> **TASK**:
Within the records, which lines hold the string "that"? Report each one by copying it.

**** RECORDS FOR THE TASK

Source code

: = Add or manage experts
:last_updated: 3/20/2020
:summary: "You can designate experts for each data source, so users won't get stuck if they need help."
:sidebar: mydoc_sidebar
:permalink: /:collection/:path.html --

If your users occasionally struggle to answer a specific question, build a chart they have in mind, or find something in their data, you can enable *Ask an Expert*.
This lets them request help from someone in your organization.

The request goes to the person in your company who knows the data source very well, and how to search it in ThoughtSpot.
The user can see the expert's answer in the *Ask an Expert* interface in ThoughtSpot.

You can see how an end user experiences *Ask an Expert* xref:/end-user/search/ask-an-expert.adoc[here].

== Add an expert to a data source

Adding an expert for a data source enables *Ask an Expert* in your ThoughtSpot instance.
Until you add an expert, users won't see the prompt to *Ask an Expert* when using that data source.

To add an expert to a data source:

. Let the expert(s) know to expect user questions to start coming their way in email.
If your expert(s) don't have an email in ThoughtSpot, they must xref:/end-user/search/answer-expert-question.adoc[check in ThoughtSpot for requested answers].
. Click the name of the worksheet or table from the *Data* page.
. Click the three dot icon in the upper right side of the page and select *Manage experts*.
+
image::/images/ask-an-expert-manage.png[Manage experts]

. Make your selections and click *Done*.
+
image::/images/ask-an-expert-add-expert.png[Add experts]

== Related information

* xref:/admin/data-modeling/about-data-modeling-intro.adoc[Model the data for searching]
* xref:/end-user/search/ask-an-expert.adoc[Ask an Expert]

********
**** RECORDS FOR THE TASK

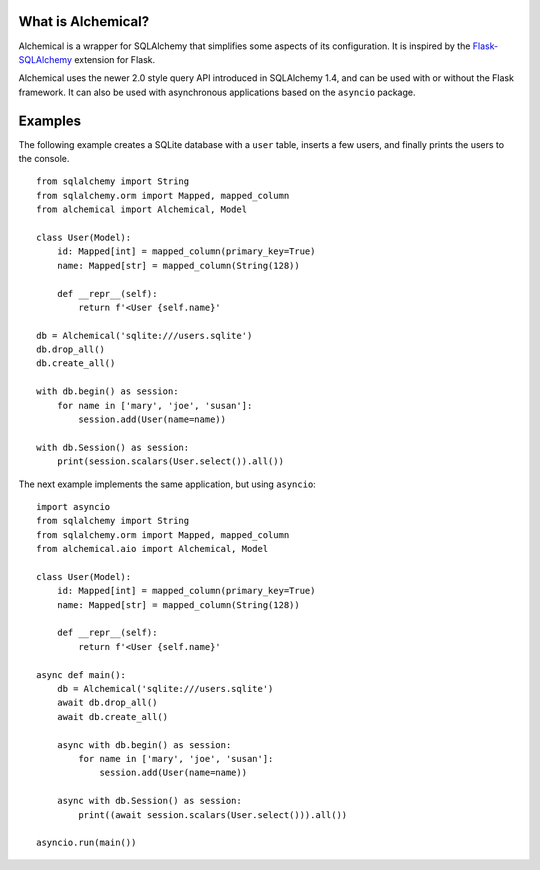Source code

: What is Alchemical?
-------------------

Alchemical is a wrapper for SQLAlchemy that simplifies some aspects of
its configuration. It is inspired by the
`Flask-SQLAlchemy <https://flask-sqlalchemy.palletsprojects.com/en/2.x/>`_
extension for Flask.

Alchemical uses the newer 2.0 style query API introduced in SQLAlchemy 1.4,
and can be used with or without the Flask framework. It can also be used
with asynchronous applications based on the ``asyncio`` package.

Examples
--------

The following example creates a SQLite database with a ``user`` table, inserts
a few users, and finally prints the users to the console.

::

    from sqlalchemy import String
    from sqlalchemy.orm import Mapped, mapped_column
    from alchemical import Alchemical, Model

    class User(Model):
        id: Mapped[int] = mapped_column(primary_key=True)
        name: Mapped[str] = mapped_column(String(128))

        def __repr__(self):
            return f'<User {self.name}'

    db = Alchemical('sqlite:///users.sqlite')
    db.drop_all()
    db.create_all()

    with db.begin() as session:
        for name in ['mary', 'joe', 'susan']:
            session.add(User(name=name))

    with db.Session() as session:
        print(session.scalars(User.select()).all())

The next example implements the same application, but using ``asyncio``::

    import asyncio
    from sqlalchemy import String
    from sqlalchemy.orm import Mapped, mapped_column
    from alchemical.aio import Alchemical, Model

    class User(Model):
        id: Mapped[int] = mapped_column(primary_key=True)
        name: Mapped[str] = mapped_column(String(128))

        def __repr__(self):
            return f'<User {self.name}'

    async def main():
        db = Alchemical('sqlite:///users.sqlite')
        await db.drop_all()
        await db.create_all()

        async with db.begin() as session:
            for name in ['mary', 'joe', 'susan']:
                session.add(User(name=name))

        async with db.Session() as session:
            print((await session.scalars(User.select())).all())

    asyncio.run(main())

********

> **SOLUTION TO THE EXERCISE**:
Until you add an expert, users won't see the prompt to *Ask an Expert* when using that data source.
Alchemical is a wrapper for SQLAlchemy that simplifies some aspects of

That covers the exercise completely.